* Exercise prompt
Can you edit the material below so that every "Image attached" becomes "Image provided", with everything else left unchanged?

+++ Data for this task +++

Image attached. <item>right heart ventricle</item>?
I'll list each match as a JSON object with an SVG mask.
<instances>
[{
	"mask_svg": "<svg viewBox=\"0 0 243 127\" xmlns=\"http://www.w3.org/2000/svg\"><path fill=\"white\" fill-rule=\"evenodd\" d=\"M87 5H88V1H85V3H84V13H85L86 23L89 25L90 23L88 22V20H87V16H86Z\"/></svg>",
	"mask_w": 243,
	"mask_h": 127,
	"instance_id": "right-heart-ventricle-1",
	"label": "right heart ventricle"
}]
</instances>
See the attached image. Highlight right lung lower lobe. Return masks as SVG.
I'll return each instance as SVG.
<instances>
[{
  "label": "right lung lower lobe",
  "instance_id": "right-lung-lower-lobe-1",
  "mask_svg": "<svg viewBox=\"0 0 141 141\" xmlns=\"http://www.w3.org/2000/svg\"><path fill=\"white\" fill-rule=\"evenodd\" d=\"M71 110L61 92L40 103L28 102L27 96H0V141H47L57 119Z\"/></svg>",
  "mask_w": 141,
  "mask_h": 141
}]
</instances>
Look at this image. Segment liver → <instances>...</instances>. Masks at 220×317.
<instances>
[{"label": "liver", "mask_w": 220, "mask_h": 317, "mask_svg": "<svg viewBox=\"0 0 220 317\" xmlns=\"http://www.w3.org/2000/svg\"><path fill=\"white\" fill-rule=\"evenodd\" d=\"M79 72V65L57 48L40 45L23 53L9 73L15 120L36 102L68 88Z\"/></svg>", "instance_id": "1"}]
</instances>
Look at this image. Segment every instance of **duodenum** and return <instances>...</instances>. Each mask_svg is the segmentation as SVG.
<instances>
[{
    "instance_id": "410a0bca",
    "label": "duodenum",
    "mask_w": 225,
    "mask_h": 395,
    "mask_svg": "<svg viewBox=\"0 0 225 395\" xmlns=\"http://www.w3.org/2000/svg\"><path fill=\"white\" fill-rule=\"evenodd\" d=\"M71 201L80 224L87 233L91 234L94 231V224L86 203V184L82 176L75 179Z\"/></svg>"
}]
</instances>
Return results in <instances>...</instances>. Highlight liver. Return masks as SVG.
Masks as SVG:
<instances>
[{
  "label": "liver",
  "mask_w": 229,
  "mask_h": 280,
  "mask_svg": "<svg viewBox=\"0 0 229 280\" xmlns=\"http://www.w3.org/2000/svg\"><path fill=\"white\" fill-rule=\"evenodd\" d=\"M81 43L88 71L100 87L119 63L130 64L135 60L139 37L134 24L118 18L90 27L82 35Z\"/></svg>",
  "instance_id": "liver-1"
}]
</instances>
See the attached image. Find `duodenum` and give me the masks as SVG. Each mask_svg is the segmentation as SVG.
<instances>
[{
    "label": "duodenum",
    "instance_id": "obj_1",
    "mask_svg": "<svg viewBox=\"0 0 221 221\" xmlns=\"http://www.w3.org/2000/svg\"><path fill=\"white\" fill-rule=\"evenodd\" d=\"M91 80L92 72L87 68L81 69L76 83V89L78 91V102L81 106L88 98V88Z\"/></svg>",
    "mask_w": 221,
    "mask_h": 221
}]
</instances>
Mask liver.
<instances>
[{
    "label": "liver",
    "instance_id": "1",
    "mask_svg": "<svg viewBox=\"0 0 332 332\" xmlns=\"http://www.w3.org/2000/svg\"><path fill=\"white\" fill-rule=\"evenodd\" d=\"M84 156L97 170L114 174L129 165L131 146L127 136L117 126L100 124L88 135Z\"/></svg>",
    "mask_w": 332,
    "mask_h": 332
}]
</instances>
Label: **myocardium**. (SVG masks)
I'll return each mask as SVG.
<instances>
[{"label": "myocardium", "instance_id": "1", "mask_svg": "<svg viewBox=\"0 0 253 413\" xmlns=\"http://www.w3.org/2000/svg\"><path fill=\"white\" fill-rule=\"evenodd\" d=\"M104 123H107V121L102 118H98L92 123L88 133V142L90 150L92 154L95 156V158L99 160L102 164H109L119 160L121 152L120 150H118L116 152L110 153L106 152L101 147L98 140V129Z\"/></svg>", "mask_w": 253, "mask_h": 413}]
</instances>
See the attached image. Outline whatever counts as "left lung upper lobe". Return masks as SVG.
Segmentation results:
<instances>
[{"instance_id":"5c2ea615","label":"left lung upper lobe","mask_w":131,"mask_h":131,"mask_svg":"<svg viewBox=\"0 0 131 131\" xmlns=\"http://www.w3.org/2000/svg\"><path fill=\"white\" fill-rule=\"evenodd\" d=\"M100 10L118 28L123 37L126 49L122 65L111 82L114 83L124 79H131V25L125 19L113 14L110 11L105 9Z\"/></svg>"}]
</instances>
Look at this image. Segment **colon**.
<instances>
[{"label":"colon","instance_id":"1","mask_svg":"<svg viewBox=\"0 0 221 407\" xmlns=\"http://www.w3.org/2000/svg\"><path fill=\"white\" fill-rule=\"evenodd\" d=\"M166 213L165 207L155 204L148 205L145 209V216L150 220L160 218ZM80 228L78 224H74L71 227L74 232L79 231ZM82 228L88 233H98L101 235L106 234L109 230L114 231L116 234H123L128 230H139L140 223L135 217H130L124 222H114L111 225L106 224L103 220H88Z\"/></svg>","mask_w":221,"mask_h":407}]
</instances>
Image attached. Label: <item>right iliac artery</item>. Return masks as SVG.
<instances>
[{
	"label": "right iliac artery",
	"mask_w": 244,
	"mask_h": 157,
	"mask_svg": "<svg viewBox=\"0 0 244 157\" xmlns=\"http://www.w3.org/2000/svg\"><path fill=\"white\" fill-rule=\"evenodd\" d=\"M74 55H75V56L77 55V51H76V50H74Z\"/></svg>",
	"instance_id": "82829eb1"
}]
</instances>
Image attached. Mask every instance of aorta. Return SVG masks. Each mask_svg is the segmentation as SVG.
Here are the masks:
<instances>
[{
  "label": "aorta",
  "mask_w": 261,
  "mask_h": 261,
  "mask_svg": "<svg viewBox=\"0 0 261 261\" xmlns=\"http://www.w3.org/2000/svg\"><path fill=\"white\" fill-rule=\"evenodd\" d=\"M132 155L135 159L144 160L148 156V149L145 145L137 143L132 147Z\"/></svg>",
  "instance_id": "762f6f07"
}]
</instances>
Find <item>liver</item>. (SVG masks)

+++

* Result of this exercise
Image provided. <item>right heart ventricle</item>?
I'll list each match as a JSON object with an SVG mask.
<instances>
[{
	"mask_svg": "<svg viewBox=\"0 0 243 127\" xmlns=\"http://www.w3.org/2000/svg\"><path fill=\"white\" fill-rule=\"evenodd\" d=\"M87 5H88V1H85V3H84V13H85L86 23L89 25L90 23L88 22V20H87V16H86Z\"/></svg>",
	"mask_w": 243,
	"mask_h": 127,
	"instance_id": "right-heart-ventricle-1",
	"label": "right heart ventricle"
}]
</instances>
See the attached image. Highlight right lung lower lobe. Return masks as SVG.
I'll return each instance as SVG.
<instances>
[{
  "label": "right lung lower lobe",
  "instance_id": "right-lung-lower-lobe-1",
  "mask_svg": "<svg viewBox=\"0 0 141 141\" xmlns=\"http://www.w3.org/2000/svg\"><path fill=\"white\" fill-rule=\"evenodd\" d=\"M71 110L61 92L40 103L28 102L27 96H0V141H47L57 119Z\"/></svg>",
  "mask_w": 141,
  "mask_h": 141
}]
</instances>
Look at this image. Segment liver → <instances>...</instances>. Masks at 220×317.
<instances>
[{"label": "liver", "mask_w": 220, "mask_h": 317, "mask_svg": "<svg viewBox=\"0 0 220 317\" xmlns=\"http://www.w3.org/2000/svg\"><path fill=\"white\" fill-rule=\"evenodd\" d=\"M79 72V65L57 48L40 45L23 53L9 73L15 120L36 102L68 88Z\"/></svg>", "instance_id": "1"}]
</instances>
Look at this image. Segment every instance of **duodenum** and return <instances>...</instances>. Each mask_svg is the segmentation as SVG.
<instances>
[{
    "instance_id": "410a0bca",
    "label": "duodenum",
    "mask_w": 225,
    "mask_h": 395,
    "mask_svg": "<svg viewBox=\"0 0 225 395\" xmlns=\"http://www.w3.org/2000/svg\"><path fill=\"white\" fill-rule=\"evenodd\" d=\"M71 201L80 224L87 233L91 234L94 231V224L86 203V184L82 176L75 179Z\"/></svg>"
}]
</instances>
Return results in <instances>...</instances>. Highlight liver. Return masks as SVG.
Masks as SVG:
<instances>
[{
  "label": "liver",
  "mask_w": 229,
  "mask_h": 280,
  "mask_svg": "<svg viewBox=\"0 0 229 280\" xmlns=\"http://www.w3.org/2000/svg\"><path fill=\"white\" fill-rule=\"evenodd\" d=\"M81 43L88 71L100 87L119 63L130 64L135 60L139 37L134 24L118 18L90 27L82 35Z\"/></svg>",
  "instance_id": "liver-1"
}]
</instances>
See the attached image. Find `duodenum` and give me the masks as SVG. Each mask_svg is the segmentation as SVG.
<instances>
[{
    "label": "duodenum",
    "instance_id": "obj_1",
    "mask_svg": "<svg viewBox=\"0 0 221 221\" xmlns=\"http://www.w3.org/2000/svg\"><path fill=\"white\" fill-rule=\"evenodd\" d=\"M91 80L92 72L87 68L81 69L76 83V89L78 91V102L81 106L88 98V88Z\"/></svg>",
    "mask_w": 221,
    "mask_h": 221
}]
</instances>
Mask liver.
<instances>
[{
    "label": "liver",
    "instance_id": "1",
    "mask_svg": "<svg viewBox=\"0 0 332 332\" xmlns=\"http://www.w3.org/2000/svg\"><path fill=\"white\" fill-rule=\"evenodd\" d=\"M84 156L97 170L114 174L129 165L131 146L127 136L117 126L100 124L88 135Z\"/></svg>",
    "mask_w": 332,
    "mask_h": 332
}]
</instances>
Label: **myocardium**. (SVG masks)
I'll return each mask as SVG.
<instances>
[{"label": "myocardium", "instance_id": "1", "mask_svg": "<svg viewBox=\"0 0 253 413\" xmlns=\"http://www.w3.org/2000/svg\"><path fill=\"white\" fill-rule=\"evenodd\" d=\"M104 123H107V121L102 118H98L92 123L88 133V142L90 150L92 154L95 156V158L99 160L102 164H109L119 160L121 152L120 150H118L116 152L110 153L106 152L101 147L98 140V129Z\"/></svg>", "mask_w": 253, "mask_h": 413}]
</instances>
See the attached image. Outline whatever counts as "left lung upper lobe". Return masks as SVG.
Segmentation results:
<instances>
[{"instance_id":"5c2ea615","label":"left lung upper lobe","mask_w":131,"mask_h":131,"mask_svg":"<svg viewBox=\"0 0 131 131\" xmlns=\"http://www.w3.org/2000/svg\"><path fill=\"white\" fill-rule=\"evenodd\" d=\"M100 10L118 28L123 37L126 49L122 65L111 82L114 83L124 79H131V25L125 19L113 14L110 11L105 9Z\"/></svg>"}]
</instances>
Look at this image. Segment **colon**.
<instances>
[{"label":"colon","instance_id":"1","mask_svg":"<svg viewBox=\"0 0 221 407\" xmlns=\"http://www.w3.org/2000/svg\"><path fill=\"white\" fill-rule=\"evenodd\" d=\"M166 213L165 207L155 204L148 205L145 209V216L150 220L160 218ZM80 228L78 224H74L71 227L74 232L79 231ZM82 228L88 233H98L101 235L106 234L109 230L114 231L116 234H123L128 230H139L140 223L135 217H130L124 222H114L111 225L106 224L103 220H88Z\"/></svg>","mask_w":221,"mask_h":407}]
</instances>
Image provided. Label: <item>right iliac artery</item>. Return masks as SVG.
<instances>
[{
	"label": "right iliac artery",
	"mask_w": 244,
	"mask_h": 157,
	"mask_svg": "<svg viewBox=\"0 0 244 157\" xmlns=\"http://www.w3.org/2000/svg\"><path fill=\"white\" fill-rule=\"evenodd\" d=\"M74 55H75V56L77 55V51H76V50H74Z\"/></svg>",
	"instance_id": "82829eb1"
}]
</instances>
Image provided. Mask every instance of aorta. Return SVG masks. Each mask_svg is the segmentation as SVG.
Here are the masks:
<instances>
[{
  "label": "aorta",
  "mask_w": 261,
  "mask_h": 261,
  "mask_svg": "<svg viewBox=\"0 0 261 261\" xmlns=\"http://www.w3.org/2000/svg\"><path fill=\"white\" fill-rule=\"evenodd\" d=\"M132 155L135 159L144 160L148 156V149L145 145L137 143L132 147Z\"/></svg>",
  "instance_id": "762f6f07"
}]
</instances>
Find <item>liver</item>. (SVG masks)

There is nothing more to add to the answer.